Ben de hızla arabaya indim ve şoförüne gitmesini söyleyerek arabaya bindim.
“Emre, hadi, bin bin bin,” diye aceleyle Emre’ye seslendim, arabaya atlayıp peşlerine takıldık.
Telsizimi alarak tekrar bir anons geçtim:
“Tüm birimlerin dikkatine. Şahıs şu an şirketinden çıkıp Şile yolu istikametine doğru gitmekte. Araç siyah Wolkswagen. Plakası...”
Plakasını söyleyecektim ki, bizim olay yeri inceleme minibüsü aracın önünü kesti. Şefkat olmalıydı, arabamızla arkasında durduk ve silahlarımızı çekerek indik.
Şefkat olay yerinin beyaz minibüsünden indi.
“Şefkat, aslansın kardeşim. Tam zamanında,” dedim.
“Ne demek, başkomiserim. Her zaman,” diye yanıtladı.
Faik arabadan inmedi. Onun bulunduğu aracın sağ arka koltuğunun bulunduğu camı tabancamla iki kere vurdum. Bana o pis bakışını atıp camını açtı.
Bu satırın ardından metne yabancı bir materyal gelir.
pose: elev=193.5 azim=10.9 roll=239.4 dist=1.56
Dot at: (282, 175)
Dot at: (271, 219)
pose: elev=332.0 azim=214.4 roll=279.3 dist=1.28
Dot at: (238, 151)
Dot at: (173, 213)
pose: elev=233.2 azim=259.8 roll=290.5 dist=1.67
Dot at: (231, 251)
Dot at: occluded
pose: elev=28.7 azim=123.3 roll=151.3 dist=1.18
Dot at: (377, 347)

“Vallahi ne yalan söyleyeyim. Gerçekten iyi oynadın. Söylesene, oğlunun öldüğüne üzüldün mü? Gerçi, benimki de bir soru. Senin gibi bir adamda nerede gezer? Çık, in arabadan,” dedim.
Arabadan indirip bileklerine kelepçeyi taktım.
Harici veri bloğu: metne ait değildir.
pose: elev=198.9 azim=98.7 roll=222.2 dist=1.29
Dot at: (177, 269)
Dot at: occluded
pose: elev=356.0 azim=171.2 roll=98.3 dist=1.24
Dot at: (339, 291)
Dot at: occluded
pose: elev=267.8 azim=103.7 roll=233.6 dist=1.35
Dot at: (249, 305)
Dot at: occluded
“Faik Çelik. Suçunu söylememe gerek yok, sen zaten biliyorsun,” dedim.
“Bilmiyorum, Yavuz bey, biliyorum,” diye cevap verdi.
Telsizimle diğer birimleri uyardım.
“Tüm birimler, şahıs yakalandı, tamam.”
Araca bindirip merkeze götürdük.
Merkeze vardığımızda, Oktay müdür bizi karşıladı, yüzünde hafif bir memnuniyet ifadesi vardı.
“Hoşgeldiniz, Yavuz.” Diye kollarını açarak karşıladı bizi.
Ben de ona kollarımı açıp, gülümseyerek karşılık verdim. “Hoşbulduk müdürüm.” Dedim.
Müdürümüz, ekibimizi sarılarak, tokalaşarak tebrik ettiğinde, gözleri evlat katili Faik’e doğru kaydı. Bir karışıklık belirtisiyle kaşlarını çattı.
“Ulan, sen nasıl bir babasın be. Yazıklar olsun sana. Hiç içini sızlatmadı mı?”
Faik, sert bir ifadeyle karşılık verdi. “Size ne? Ben bunu yapmasaydım, onun bize yaşattığı utanç ile yaşayamazdım. Soyadımıza leke…”
Bu sözleri bitirmesine fırsat vermeden, Oktay müdür birden Faik’e tokat attı. O şiddetli ifadesiyle, adeta tüm olayın acısını yansıtıyordu.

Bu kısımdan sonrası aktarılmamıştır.